Kau sepertinya semakin menjauh dariku. Kuduga kau semakin dekat dengan Rian
sampai lupa dengan kebiasaan kita menghabiskan waktu hingga senja di pelataran
kantin. Akhirnya, semakin kumerindukanmu seiring jarangnya kumenatap wajahmu.

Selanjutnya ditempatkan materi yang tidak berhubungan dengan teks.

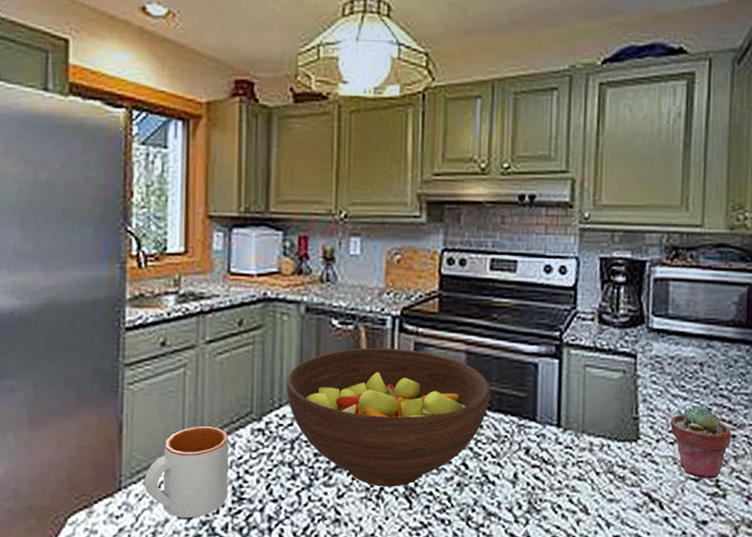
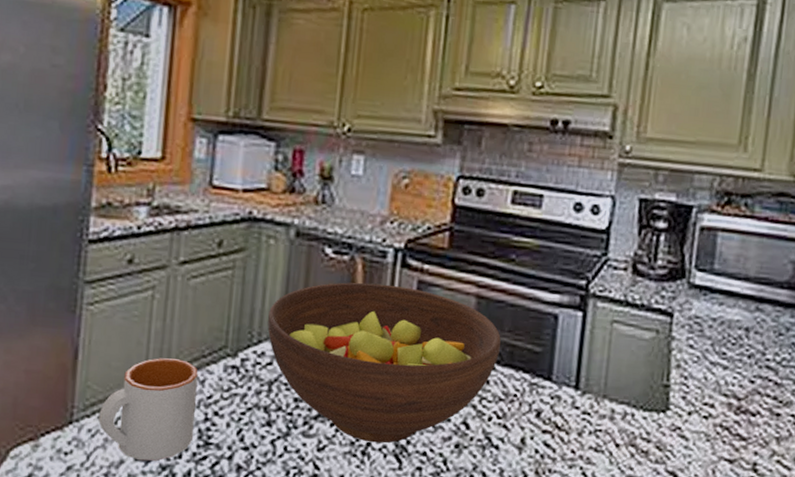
potted succulent: present [670,405,731,478] -> none [706,376,775,461]

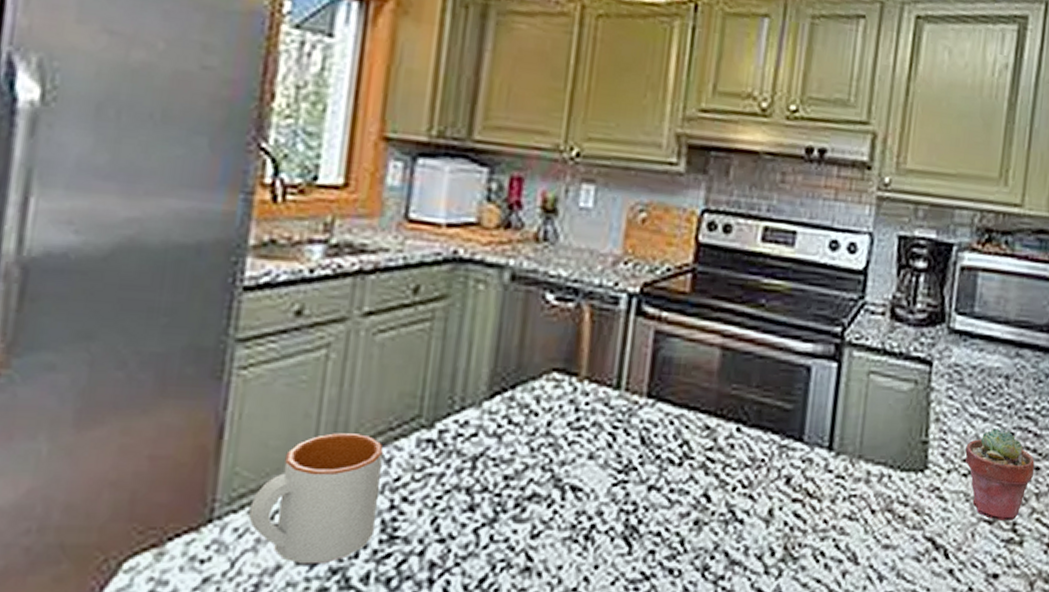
fruit bowl: present [267,282,501,444] -> none [473,334,748,525]
potted succulent: none [706,376,775,461] -> present [965,428,1035,520]

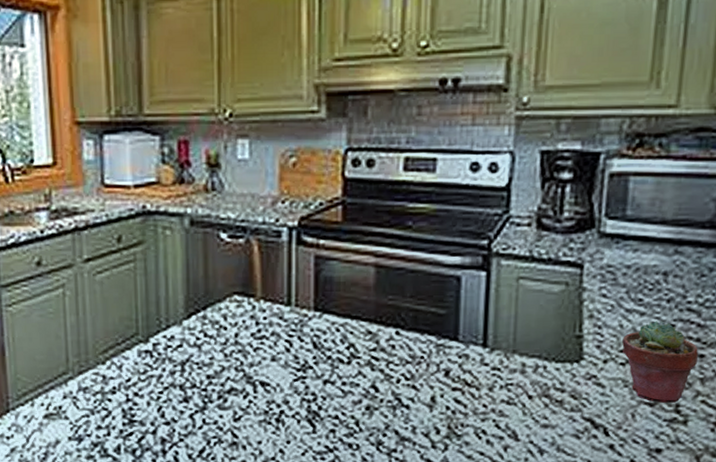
mug: present [248,433,383,565] -> none [31,349,118,440]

Dalam seminggu, kita palingan nongkrong
bersama sebanyak dua kali. Tapi sebulan belakangan, kau semakin sulit saja
kujumpai. Kukira, kau tak lama lagi akan menikah dengan si Rian. Terus terang
aku rindu. Aku takut jika rinduku semakin memuncak, sebab itu tak ada bedanya
dengan cinta.
“Hai
Abdul. Apa kabarmu?” pesan singkatmu masuk di handphone-ku.
Aneh,
kau biasanya meneleponku. Sepertinya kau juga
segan berbicara langsung denganku setelah sekian lama tak bertatap muka. Aku
merasa sangat bahagia hari itu. Seperti merasakan dahaga di gurun pasir, lalu
hujan deras turun. Memang seakan tak masuk akal, tapi itu nyata. “Aku baik-baik
saja. Kau bagaimana? Aku belakangan tak melihatmu lagi. Aku rindu padamu,”
jujurku.
“Hmm,
aku juga merindukanmu. Aku hanya keseringan berdiam di rumah belakangan ini. Cuma
ingin membuat si misterius itu rindu dan mencari-cariku kalau memang ia serius.
Seperti yang pernah kau katakan, rindu adalah cinta. Tapi ternyata harapanku
meleset. Eh, jika kau tahu, belakangan aku tak pernah benar-benar bertemu
dengan Rian. Aku cuma mengarang tentang sosok itu,” jawabmu.
Aku
jadi tak paham padamu sekarang. “Maksudmu?” tanyaku penasaran.
“Kadang
kuperhatikan tulisanmu sama dengan tulisan di surat itu. Tapi kurasa kau tak
punya bakat menyusun kata sebaik itu. Benar kan?” tanyamu.
“Kita
seperti tak saling mengenal saja. Jika kau yakin itu aku, maka itu adalah aku.
Sejujurnya aku cuma takut pada Rian. Kau tak keberatankan kalau aku rindu
padamu?” balasku mencoba lebih polos lagi.
Kunanti
jawabmu sepanjang waktu, tapi kau tak membalas. Akhirnya, kuharap dalam diam-diam,
kita menyimpan hasrat yang sama dan saling merindukan. Seperti takdir atas kebersamaan
dan jarak antara kita, maka kuharap takdir pula yang mengulang kebersamaan itu.